Run an Intern Program—and Not Get Sued

Date: March 1, 2014      Publication: Bottom Line Personal      Source:  Jay A. Zweig, Bryan Cave      Print:

Publisher Condé Nast recently lost a lawsuit brought by a pair of its former interns. The interns successfully argued that the extremely low wages they were paid—less than $1 an hour—violated US labor laws. Other Condé Nast interns were not paid at all.

Condé Nast has since ended its internship program, and other companies are no doubt considering doing the same to avoid similar lawsuits. But business owners and executives need not scrap their companies’ internship programs. Internships—even unpaid ones—can be perfectly legal as long as certain Department of Labor guidelines are followed.

Here’s how to run an internship program without running afoul of Department of Labor rules…


Provide unpaid interns with training and supervision. An unpaid internship must have an educational aspect. The training provided must be primarily for the intern’s benefit, not primarily for the immediate advantage of the business. Close supervision or mentoring of interns is required, too. “He/she will learn by seeing what’s going on in the office” is not enough.

Team with a local college or tech school. If you work together with a -local school to establish your internship program, your interns might be able to earn college credit for working for you. That would reinforce the idea that the internship is providing the students with educational benefits, as required. The court cases successfully brought against internship programs thus far have not involved internship programs run in partnership with colleges.

Put it in writing. Write up a description of the internship that explains both the work that the intern will do and the training that the intern will receive. This document should make it clear that the intern will receive greater value than the company.

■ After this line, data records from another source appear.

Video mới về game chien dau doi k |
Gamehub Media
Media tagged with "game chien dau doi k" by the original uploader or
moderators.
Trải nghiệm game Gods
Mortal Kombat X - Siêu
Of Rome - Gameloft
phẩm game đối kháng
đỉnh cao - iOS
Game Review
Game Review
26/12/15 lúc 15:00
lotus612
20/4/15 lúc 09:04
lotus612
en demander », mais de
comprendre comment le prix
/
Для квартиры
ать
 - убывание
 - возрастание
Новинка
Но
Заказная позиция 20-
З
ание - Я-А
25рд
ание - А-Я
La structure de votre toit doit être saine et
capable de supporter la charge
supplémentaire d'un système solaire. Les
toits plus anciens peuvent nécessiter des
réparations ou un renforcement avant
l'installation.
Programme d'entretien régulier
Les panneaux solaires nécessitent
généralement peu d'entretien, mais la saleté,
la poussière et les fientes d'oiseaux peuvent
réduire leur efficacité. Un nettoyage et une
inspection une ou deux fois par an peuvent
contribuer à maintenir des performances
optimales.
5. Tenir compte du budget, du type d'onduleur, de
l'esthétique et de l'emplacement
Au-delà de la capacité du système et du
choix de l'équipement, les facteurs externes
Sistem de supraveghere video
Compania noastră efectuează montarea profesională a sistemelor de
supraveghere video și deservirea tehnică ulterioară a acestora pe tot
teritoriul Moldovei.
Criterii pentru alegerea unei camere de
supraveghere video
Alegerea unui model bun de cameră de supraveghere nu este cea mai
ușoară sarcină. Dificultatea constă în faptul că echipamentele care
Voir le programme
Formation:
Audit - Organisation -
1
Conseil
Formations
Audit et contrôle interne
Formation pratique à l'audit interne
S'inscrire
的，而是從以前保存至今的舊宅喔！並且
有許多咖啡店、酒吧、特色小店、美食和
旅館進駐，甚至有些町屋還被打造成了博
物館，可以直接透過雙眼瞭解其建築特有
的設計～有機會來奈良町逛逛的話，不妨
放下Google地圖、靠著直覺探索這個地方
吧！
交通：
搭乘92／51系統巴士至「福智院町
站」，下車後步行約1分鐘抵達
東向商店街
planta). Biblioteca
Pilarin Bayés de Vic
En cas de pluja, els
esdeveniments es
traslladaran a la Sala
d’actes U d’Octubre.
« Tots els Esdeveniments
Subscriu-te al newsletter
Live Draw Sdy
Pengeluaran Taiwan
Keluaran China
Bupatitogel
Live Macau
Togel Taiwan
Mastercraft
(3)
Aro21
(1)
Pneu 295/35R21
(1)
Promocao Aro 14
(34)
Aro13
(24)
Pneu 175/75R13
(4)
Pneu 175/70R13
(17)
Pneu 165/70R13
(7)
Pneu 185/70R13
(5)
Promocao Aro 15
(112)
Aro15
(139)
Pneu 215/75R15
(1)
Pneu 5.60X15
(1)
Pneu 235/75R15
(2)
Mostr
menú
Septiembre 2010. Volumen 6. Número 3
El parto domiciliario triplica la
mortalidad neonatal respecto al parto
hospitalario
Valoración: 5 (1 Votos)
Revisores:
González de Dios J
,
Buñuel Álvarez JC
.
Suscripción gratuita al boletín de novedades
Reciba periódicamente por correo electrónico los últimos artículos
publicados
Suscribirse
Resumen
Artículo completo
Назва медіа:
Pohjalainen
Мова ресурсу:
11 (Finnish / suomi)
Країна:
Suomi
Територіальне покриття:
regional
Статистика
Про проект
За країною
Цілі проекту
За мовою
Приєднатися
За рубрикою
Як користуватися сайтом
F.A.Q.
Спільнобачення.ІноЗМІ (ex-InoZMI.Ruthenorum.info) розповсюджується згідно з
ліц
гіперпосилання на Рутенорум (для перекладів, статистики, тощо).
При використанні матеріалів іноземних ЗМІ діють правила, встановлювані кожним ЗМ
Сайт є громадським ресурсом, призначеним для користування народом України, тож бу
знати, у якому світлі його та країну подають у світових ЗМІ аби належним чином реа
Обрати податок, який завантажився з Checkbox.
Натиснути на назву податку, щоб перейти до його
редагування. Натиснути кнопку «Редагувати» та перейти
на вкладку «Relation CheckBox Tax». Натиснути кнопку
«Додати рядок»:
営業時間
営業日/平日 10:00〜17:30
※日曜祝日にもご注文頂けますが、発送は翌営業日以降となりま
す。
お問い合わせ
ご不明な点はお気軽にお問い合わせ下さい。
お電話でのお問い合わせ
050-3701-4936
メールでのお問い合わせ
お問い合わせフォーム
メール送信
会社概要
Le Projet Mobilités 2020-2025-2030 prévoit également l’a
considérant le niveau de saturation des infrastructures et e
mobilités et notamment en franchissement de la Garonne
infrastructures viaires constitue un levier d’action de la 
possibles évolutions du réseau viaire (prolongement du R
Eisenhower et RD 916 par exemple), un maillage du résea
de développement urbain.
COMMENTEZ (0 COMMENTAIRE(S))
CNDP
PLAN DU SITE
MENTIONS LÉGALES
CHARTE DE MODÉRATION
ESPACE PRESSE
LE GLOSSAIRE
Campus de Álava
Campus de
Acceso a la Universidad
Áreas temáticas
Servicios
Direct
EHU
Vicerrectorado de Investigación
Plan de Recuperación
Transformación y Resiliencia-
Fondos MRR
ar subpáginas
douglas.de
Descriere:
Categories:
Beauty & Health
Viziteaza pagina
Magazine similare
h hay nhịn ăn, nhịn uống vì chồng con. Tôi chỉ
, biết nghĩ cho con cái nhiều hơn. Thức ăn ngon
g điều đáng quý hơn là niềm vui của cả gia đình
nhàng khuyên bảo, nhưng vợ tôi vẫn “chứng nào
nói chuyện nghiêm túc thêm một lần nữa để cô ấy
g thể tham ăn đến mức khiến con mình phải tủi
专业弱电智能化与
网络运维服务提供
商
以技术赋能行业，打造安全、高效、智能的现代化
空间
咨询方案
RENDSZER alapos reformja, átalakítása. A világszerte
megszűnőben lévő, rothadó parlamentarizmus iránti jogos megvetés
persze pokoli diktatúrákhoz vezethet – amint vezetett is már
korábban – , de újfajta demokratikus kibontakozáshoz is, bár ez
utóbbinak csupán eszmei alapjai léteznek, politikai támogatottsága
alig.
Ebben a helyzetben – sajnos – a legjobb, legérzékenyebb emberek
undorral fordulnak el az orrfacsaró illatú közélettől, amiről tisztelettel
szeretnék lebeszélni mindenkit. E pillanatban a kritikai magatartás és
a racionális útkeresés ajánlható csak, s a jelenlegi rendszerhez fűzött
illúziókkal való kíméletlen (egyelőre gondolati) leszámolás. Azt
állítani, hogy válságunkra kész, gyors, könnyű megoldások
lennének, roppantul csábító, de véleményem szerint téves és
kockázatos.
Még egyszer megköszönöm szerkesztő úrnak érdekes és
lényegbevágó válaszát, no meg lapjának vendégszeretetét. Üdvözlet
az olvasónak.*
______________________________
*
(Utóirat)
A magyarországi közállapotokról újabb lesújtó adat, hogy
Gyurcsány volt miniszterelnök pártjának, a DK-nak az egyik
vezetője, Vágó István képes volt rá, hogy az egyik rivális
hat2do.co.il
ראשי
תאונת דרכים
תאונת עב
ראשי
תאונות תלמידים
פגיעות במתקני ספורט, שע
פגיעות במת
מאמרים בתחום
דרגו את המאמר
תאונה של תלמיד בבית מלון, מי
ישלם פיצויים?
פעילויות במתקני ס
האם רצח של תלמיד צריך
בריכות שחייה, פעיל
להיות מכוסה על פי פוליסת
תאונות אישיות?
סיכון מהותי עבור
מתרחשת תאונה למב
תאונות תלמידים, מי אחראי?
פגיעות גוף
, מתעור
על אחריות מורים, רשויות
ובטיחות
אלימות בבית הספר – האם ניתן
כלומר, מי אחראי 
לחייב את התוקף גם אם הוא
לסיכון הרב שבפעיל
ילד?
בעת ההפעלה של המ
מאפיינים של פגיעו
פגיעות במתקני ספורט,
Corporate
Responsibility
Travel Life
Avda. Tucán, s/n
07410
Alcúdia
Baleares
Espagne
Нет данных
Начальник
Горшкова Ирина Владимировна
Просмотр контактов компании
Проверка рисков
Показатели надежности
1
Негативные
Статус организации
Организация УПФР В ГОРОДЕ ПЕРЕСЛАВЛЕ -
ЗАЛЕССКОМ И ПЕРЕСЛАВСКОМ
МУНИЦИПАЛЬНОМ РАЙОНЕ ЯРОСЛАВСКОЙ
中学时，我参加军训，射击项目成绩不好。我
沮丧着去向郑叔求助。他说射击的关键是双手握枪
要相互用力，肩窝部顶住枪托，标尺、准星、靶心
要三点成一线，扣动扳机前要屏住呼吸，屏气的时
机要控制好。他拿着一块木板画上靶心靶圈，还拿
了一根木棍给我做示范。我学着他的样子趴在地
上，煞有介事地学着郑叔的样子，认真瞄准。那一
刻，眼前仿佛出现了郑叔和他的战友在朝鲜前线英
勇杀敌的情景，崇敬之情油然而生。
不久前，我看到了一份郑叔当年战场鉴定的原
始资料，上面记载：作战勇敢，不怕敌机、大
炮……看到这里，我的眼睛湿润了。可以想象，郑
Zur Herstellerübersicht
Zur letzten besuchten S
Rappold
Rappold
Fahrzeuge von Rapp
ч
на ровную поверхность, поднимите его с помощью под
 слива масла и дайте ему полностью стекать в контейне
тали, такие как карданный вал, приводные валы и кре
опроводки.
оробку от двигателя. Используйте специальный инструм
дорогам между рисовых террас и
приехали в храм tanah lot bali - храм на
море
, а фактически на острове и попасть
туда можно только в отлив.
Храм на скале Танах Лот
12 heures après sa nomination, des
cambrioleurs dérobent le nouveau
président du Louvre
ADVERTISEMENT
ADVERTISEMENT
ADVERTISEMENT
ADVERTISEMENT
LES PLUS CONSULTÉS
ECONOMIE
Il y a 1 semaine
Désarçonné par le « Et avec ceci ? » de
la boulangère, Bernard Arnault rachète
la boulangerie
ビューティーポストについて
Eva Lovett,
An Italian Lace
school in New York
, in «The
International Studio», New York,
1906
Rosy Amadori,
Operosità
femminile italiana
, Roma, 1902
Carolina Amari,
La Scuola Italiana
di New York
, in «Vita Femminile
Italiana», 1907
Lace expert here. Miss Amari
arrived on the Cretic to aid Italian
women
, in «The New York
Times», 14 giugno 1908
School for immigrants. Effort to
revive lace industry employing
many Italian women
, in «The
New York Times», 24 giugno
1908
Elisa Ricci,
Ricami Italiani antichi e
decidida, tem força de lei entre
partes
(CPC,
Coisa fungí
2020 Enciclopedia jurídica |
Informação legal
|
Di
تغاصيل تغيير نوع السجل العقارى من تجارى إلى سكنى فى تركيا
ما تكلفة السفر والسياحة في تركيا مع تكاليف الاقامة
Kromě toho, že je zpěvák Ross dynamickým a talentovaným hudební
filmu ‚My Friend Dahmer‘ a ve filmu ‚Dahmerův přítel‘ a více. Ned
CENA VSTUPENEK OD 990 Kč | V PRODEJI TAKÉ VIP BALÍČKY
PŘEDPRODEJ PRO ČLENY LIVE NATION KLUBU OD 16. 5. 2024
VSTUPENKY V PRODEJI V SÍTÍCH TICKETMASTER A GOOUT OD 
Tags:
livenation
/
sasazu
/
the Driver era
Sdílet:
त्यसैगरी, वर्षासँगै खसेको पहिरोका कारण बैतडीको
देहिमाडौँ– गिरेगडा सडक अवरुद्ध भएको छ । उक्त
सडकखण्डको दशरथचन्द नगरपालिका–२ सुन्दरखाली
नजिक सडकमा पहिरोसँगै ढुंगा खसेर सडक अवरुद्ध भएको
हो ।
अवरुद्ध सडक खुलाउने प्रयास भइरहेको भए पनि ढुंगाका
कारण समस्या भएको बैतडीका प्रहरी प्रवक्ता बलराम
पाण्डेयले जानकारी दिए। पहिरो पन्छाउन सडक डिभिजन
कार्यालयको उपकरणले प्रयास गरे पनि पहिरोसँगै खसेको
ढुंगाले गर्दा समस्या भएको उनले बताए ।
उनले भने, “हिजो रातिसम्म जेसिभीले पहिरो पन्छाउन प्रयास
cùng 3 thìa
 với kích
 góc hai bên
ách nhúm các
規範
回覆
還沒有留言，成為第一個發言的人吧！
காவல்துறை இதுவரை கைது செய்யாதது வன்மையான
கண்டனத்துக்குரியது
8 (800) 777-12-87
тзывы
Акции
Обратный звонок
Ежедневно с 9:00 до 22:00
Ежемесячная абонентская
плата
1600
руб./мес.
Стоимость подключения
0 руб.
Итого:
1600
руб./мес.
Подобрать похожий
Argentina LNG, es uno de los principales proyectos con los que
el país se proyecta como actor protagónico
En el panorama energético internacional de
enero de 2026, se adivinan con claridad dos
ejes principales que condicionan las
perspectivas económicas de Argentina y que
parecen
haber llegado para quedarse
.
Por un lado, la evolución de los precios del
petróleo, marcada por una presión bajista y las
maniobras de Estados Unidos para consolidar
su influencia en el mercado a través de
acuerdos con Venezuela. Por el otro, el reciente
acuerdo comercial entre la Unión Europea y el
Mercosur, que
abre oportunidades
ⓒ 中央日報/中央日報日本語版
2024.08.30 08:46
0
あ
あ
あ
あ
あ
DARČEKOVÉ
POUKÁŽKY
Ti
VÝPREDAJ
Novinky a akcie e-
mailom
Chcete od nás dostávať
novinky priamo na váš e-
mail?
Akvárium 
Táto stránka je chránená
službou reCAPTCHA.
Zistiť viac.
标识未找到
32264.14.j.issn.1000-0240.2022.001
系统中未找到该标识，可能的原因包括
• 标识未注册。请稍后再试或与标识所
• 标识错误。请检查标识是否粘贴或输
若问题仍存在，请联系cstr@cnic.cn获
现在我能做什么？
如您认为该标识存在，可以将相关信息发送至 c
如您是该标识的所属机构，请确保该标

Example: A newspaper might get a few articles from an unpaid intern but not enough to make up for the time the newspaper has invested in training and overseeing that intern.

This written description should note that the internship is unpaid and that no job is promised at the internship’s end. Both the employer and the intern should sign it.


Or just pay interns minimum wage to avoid these Department of Labor complications. The above rules apply to unpaid internships. If you pay your interns at least minimum wage—that’s just $7.25 per hour in many states—you could treat them like any other employee without fear of legal complications. (Abide by federal and state overtime rules as well.) Paying interns also could result in a better pool of intern candidates.

Source: Jay A. Zweig, managing partner of the Phoenix office of Bryan Cave, a law firm that has more than 25 offices worldwide. He has more than 25 years of experience representing employers in human resources and wage-and-hour-law–related matters. He also is an adjunct faculty member at Arizona State University Sandra Day O’Connor College of Law, Tempe, and past president of the Maricopa County Bar Association.